(Dataset entries)
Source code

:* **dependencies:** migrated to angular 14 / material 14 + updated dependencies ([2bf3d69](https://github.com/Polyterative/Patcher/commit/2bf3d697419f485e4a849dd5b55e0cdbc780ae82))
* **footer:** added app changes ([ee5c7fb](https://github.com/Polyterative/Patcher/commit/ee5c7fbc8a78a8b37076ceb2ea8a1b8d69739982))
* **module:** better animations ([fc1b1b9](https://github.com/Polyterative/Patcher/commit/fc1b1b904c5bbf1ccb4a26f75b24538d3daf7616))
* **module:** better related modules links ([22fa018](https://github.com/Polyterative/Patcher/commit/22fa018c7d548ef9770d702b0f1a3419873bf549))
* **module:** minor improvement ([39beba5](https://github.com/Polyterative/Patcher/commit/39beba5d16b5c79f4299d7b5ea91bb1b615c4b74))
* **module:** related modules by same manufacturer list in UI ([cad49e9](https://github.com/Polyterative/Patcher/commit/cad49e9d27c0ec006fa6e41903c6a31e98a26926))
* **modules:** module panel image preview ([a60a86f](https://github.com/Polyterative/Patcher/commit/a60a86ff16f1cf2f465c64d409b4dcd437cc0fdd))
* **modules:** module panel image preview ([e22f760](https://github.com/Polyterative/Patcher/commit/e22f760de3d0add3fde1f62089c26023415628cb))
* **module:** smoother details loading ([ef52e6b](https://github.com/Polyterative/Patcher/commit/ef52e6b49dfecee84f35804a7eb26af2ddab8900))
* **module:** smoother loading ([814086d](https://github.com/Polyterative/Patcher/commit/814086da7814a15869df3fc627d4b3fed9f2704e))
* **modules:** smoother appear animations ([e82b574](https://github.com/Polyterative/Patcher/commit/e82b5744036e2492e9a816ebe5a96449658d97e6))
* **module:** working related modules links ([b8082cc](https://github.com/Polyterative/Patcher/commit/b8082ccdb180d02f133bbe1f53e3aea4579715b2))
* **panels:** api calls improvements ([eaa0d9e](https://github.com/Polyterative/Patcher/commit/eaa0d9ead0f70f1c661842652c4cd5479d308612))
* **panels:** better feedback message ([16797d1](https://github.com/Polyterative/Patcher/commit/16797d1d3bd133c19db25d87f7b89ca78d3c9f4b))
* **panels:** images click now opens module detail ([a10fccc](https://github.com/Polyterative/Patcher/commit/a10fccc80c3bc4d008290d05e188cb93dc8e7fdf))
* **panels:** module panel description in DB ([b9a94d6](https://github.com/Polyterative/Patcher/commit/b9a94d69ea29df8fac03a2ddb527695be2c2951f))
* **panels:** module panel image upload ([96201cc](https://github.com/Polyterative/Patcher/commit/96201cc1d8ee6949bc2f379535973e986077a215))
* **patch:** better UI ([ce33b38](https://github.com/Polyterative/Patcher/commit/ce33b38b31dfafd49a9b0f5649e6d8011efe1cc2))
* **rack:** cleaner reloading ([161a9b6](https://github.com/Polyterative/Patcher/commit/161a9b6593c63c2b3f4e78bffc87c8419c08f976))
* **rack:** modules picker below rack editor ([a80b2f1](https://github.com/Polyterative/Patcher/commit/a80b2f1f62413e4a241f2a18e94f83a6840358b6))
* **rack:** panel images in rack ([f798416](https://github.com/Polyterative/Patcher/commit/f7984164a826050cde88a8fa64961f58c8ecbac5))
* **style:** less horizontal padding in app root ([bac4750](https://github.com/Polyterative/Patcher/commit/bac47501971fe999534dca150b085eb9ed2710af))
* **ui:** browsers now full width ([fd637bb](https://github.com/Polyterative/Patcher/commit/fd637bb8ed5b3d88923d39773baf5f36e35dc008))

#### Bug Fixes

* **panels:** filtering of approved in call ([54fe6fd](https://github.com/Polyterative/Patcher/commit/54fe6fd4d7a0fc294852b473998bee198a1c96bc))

▶ Problem requirements
Transcribe the lines of the entries from the one containing "#### Bug Fixes" through the end of the entries, with both ends included.

▶ Exercise result
#### Bug Fixes

* **panels:** filtering of approved in call ([54fe6fd](https://github.com/Polyterative/Patcher/commit/54fe6fd4d7a0fc294852b473998bee198a1c96bc))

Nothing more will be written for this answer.